Page layout rules may not always work for you, but at least it can spare you from common page layout ailments. It can give you the least amount of trial and error, as close to a perfect page layout as anyone can get.
In general, these are the guidelines to follow:
Alignment. Ensure that text and images align. Everything on the page should align with something else. Break alignment only for emphasis.
Graphic Design. If graphic designs are well-designed, they will look just as good upside down as they do right side up.
Margins. Margins should not be the same on all sides of a publication. In facing-page documents, the inside margin should be smaller than the outside margin. The bottom margin is usually larger than any other margins. Margins should be sized progressively from smallest to largest: inside, top, outside, bottom.
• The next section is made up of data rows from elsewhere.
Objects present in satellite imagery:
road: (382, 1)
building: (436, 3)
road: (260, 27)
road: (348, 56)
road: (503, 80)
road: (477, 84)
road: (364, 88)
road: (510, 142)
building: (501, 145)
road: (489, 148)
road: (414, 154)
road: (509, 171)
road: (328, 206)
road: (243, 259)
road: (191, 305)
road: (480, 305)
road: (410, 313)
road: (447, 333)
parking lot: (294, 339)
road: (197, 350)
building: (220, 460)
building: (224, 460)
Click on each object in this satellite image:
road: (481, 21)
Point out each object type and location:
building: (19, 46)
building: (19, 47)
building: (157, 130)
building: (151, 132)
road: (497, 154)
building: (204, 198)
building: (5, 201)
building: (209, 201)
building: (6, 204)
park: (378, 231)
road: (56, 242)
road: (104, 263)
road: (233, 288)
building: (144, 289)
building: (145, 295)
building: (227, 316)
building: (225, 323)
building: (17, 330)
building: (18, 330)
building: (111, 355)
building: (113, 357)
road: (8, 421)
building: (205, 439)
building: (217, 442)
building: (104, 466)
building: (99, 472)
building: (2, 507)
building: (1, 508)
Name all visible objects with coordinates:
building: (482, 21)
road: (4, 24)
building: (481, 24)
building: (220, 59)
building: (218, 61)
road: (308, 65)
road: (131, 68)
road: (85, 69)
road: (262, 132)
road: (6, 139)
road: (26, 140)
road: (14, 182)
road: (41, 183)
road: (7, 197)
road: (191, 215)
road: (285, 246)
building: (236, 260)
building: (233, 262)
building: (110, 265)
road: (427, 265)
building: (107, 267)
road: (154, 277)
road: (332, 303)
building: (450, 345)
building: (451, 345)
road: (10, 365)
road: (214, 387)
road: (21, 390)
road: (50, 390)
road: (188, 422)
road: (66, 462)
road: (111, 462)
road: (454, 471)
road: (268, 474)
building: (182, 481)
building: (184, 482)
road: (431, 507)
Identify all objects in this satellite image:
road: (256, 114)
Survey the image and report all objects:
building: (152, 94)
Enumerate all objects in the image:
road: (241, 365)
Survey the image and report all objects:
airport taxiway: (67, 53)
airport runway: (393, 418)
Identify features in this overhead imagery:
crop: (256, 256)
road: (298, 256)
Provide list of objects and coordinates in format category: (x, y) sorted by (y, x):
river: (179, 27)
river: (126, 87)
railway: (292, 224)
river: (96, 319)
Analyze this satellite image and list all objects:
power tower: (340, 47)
Rule of Thirds. Visually divide your page into thirds. A website designer usually places elements on the page within these thirds for a more interesting and visually appealing layout.
Initial Caps. Avoid placing initial caps in the lower one-third of the page. They tend to draw the eye prematurely to the bottom of the page and visually weigh down or clutter the lower portion of the page.
Single Visual. One of the simplest and perhaps most powerful layouts use one strong visual combined with a strong (usually short) headline plus additional text.
Size. Use larger graphics to communicate the most important goals of the piece. Smaller graphics are of lesser importance. When space is at a premium, drop the smaller elements first — they are less important.